TEXT SHOWN.
######

Use Natchez tracing more generically with cats-tagless

Natchez Tagless

Semi-automatically derive Natchez trace instrumentation for algebras supported by cats-tagless.

Concepts

All the examples below have the following imports:

import cats._, cats.syntax.all._, cats.effect._, cats.tagless._, cats.tagless.aop._, cats.tagless.syntax.all._, cats.effect.std._, cats.effect.unsafe.implicits.global, natchez.Trace.Implicits.noop, com.dwolla.tracing._

Programs as Values

Each instance of a Cats Effect IO is essentially a little program—this is the core of the concept of "programs as values." If we have an IO[Int], that represents a program that will result in an Int value being calculated when it's run.

scala> val x: IO[Int] = IO(45 - 3)
val x: cats.effect.IO[Int] = IO(…)

scala> x.unsafeRunSync()
val res0: Int = 42

It isn't until we actually run the x program that the result is calculated and 42 is returned. You could think of this as being similar to how there are lots of programs on your computer that will perform calculations and return results when executed—but not before!

Capturing Metadata

So an IO[_] is a program that can be run to yield a value or perform some effect in the world. Since we can assign it to variables, we could theoretically stick it inside another class that contains metadata about the program:

scala> case class IOMetadata(name: String, value: IO[Int])
class IOMetadata

scala> val metadata = IOMetadata("the answer", x)
val metadata: IOMetadata = IOMetadata(the answer,IO(…))

(Note that the string representation of the metadata variable printed to the console by the REPL shows the actual value of the name field, but the value field is shown as IO(…) since it hasn't been calculated yet.)

Use the Metadata to Enhance the Original Program

Maybe we want to always print the name of the program before executing our value: IO[_]. We could convert the IOMetadata into another IO that combines the two effects, first printing the name, and then calculating the value:

def printNameAndThenCalculate(m: IOMetadata): IO[Int] =
  IO.println(m.name) >> m.value

We can apply this to our metadata: IOMetadata value from above, and then execute it (because again, none of the IO values are actually executed until we run them!):

scala> val xWithName: IO[Int] = printNameAndThenCalculate(metadata)
val xWithName: cats.effect.IO[Int] = IO(…)

scala> xWithName.unsafeRunSync()
the answer
val res1: Int = 42

Or, if we have a Trace[IO] in scope, we could use the metadata to help define a new span in which to run the program:

def traceWithIOMetadata(m: IOMetadata): IO[Int] =
  Trace[IO].span(m.name)(m.value)
scala> traceWithIOMetadata(metadata)
val res2: IO[Int] = IO(…)

What if we don't always want to calculate Int values? We can tweak the definitions above so that they'll work with any type:

case class IOMetadata[A](name: String, value: IO[A])

######

RECORDS.
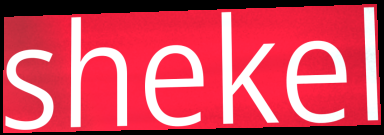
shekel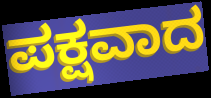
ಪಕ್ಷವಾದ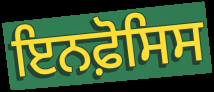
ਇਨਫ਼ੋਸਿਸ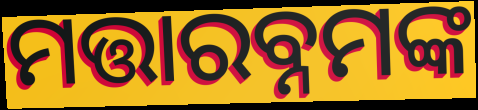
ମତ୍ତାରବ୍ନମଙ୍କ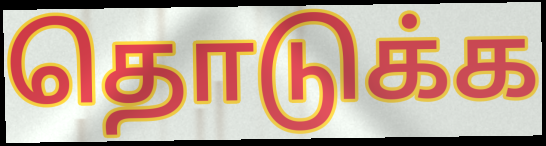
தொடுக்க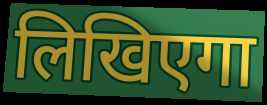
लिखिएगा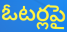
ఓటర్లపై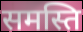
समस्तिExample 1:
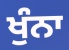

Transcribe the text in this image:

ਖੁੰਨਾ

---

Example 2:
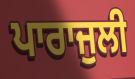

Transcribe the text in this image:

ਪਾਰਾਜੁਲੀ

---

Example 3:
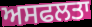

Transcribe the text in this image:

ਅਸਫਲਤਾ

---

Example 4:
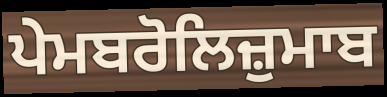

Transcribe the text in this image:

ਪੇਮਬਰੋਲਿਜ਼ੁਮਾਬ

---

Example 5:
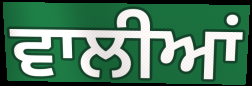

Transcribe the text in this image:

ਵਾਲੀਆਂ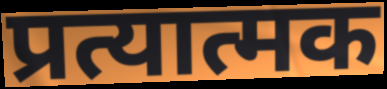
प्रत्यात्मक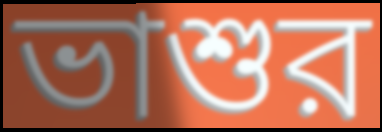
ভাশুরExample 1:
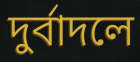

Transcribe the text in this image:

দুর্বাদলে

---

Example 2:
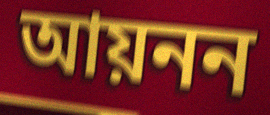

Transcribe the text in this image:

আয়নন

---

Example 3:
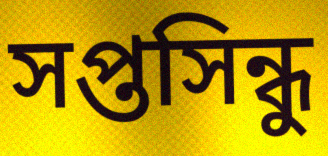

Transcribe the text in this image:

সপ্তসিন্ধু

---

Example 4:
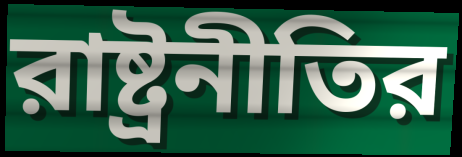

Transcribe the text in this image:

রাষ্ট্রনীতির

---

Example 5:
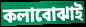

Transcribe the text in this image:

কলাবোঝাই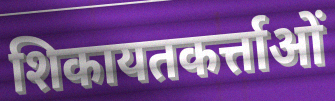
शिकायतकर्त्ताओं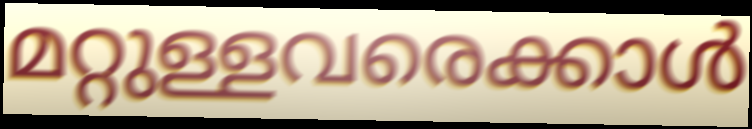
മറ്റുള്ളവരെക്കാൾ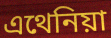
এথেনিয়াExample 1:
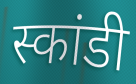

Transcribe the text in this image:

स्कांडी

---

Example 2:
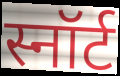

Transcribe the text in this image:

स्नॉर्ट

######

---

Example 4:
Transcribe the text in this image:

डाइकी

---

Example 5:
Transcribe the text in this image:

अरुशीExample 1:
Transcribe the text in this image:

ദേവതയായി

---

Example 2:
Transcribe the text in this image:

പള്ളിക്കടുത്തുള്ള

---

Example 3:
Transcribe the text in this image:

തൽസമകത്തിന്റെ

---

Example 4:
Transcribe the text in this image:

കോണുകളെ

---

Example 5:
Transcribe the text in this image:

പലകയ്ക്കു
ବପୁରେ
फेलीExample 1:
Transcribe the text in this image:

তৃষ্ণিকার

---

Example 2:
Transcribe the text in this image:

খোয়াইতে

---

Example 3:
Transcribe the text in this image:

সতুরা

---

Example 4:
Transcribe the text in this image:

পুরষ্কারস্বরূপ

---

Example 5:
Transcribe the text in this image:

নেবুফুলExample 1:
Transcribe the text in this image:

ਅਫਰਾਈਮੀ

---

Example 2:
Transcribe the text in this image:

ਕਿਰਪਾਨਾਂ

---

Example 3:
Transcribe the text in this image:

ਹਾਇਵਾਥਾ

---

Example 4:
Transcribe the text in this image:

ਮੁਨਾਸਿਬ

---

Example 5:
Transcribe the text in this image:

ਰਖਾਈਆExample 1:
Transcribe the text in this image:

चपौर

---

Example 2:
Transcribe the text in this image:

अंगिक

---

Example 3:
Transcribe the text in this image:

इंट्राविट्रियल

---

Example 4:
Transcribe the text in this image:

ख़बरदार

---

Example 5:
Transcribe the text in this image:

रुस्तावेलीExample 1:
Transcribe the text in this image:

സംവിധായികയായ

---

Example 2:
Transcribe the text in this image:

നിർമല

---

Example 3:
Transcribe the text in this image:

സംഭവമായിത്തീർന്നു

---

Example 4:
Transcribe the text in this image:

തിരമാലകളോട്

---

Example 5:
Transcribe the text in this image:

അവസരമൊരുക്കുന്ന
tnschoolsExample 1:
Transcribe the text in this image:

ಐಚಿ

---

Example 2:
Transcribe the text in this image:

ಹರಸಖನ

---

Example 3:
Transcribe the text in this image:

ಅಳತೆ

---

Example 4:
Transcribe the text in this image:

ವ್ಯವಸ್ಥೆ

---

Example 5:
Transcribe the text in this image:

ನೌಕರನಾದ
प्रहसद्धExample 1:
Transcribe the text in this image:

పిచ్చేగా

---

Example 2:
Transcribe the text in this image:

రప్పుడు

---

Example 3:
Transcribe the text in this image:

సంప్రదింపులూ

######

WORK INSTRUCTIONS.
• a. In the Natchez Tagless page, copy the passage from "Maybe we want" to "xWithName: cats.effect.IO[Int] = IO(…)" word for word.
• b. Summarize the Natchez Tagless page in two sentences.
• c. Carry the Natchez Tagless page on from the point where it stops.

ANSWERS.
• a.
Maybe we want to always print the name of the program before executing our value: IO[_]. We could convert the IOMetadata into another IO that combines the two effects, first printing the name, and then calculating the value:

def printNameAndThenCalculate(m: IOMetadata): IO[Int] =
  IO.println(m.name) >> m.value

We can apply this to our metadata: IOMetadata value from above, and then execute it (because again, none of the IO values are actually executed until we run them!):

scala> val xWithName: IO[Int] = printNameAndThenCalculate(metadata)
val xWithName: cats.effect.IO[Int] = IO(…)

• b. Natchez Tagless semi-automatically derives Natchez trace instrumentation for algebras supported by cats-tagless. The page explains that a Cats Effect IO is a program held as a value whose result is only calculated when it is run, and that such an IO can be stored with metadata like a name, which can then be printed before running the program or used to define a new trace span.

• c.
def printNameAndThenCalculate[A](m: IOMetadata[A]): IO[A] =
  IO.println(m.name) >> m.value
scala> val metadata = IOMetadata("say hello", IO("hello").flatTap(IO.println(_)))
val metadata: IOMetadata[String] = IOMetadata(say hello,IO(...))

scala> printNameAndThenCalculate(metadata).unsafeRunSync()
say hello
hello
val res3: String = hello

Note that the return types now contain String instead of Int as before!

Abstract Types

We've shown that we can attach metadata to an IO by putting both the metadata and the IO into a wrapper class, and how to use that wrapper class to run the IO in the context of a trace. But so far, this has been a pretty manual process—as the programmer, we had to define the string value to be used as the name and then place it and the IO into an IOMetadata instance. There's a way to largely avoid this boilerplate, though, and it involves using abstract higher kinded types and some metaprogramming implemented in the cats-tagless library.

First, a brief introduction to the abstract higher kinded types, and how this stuff fits together. Instead of hard-coding the IO effect type, we can introduce type variables into the methods we defined above, so they work with any type that has the right "shape." For example,

case class EffectMetadata[F[_], A](name: String, value: F[A])

def printNameAndThenCalculate[F[_] : FlatMap : Console, A](m: EffectMetadata[F, A]): F[A] =
  Console[F].println(m.name) >> m.value

Both the EffectMetadata case class and the printNameAndThenCalculate method define an F[_] type variable. This syntax means F[_] can be any type that itself requires another type to be fully defined. IO is one example, but some other examples from the Scala stdlib include Option and List. In all these cases, just knowing something is an IO, Option, or List isn't enough to fully define the type—you need to fill in those holes, like IO[Int], Option[String], or List[Boolean].

If F[_] can be literally any type that fits that shape, you can't do much with it as a programmer. For this reason, in printNameAndThenCalculate we specify two type constraints. F[_] : Foo essentially means "any type with a single hole for which exists an instance of Foo[F]."

In order for a call to printNameAndThenCalculate(EffectMetadata("name", fa: F[A]) to compile, the compiler must be able to find and identify an instance of FlatMap[F] and Console[F] for whatever type F[_] is. For example, there exists an instance of FlatMap[Option], but not an instance of Console[Option], meaning we couldn't call printNameAndThenCalculate and use Option as the F[_]. On the other hand, both FlatMap[IO] and Console[IO] exist, so we can call printNameAndThenCalculate with an IO[_].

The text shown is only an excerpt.